Society Materials 12 July 2011 12:43
Today, Congressman Jerrold Nadler (D-NY), representative of the largest community of immigrants from the former Soviet Union (FSU) in the nation, introduced historic legislation designed to help restore payment of unpaid pensions to FSU immigrants now living in the U.S, the Congressman's official website said.
U.S introduces legislation to help restore payment of unpaid pensions to FSU immigrants

Azerbaijan, Baku, July 12 / Trend /

Today, Congressman Jerrold Nadler (D-NY), representative of the largest community of immigrants from the former Soviet Union (FSU) in the nation, introduced historic legislation designed to help restore payment of unpaid pensions to FSU immigrants now living in the U.S, the Congressman's official website said.

"For too long, thousands of FSU immigrants in my district and across the nation have been unfairly deprived of their hard-earned pensions," said Nadler.

"The principle is quite simple: if you work for decades and pay into a pension fund, you have the right to the payments that were promised you, no matter where you live.

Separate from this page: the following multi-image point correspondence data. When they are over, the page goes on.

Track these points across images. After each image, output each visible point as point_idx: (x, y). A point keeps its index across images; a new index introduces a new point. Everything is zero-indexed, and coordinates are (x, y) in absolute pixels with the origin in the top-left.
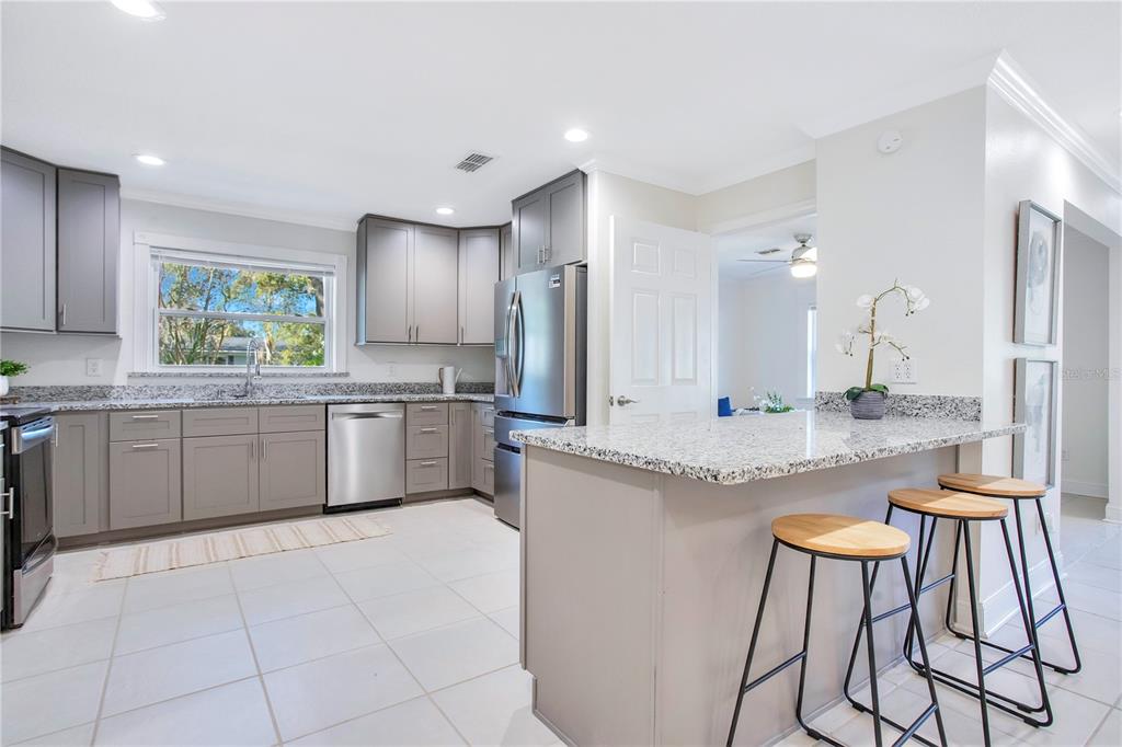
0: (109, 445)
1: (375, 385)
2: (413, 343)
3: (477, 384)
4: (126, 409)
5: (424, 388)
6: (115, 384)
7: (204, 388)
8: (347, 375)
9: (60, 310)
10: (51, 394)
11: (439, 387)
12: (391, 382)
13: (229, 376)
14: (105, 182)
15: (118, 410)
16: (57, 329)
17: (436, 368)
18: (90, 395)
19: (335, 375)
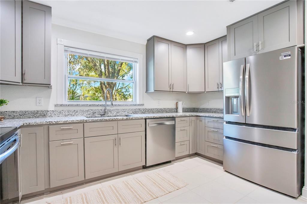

My legislation would ensure that the U.S. government plays a direct role in our longstanding efforts to obtain hard-earned pensions for Russian-speaking immigrants."

The Former Soviet Union State Pension Fairness Act of 2011 would direct the State Department and Social Security Administration to prioritize working with the FSU states to encourage policies that foment payment of pensions to individuals who earned pensions in those states but since immigrated to the United States.

There are tens of thousands of FSU immigrants in the U.S. who are currently not being paid pensions due them from FSU states. In 2006, at the request of community advocates from the FSU immigrant community in Brooklyn, Nadler began his efforts to restore pension payments to those immigrants, working with FSU governments and key State Department and Social Security Administration officials on the issue. Thus far, few of the 15 former Soviet republics reliably pay pensions due to retired workers living in the U.S.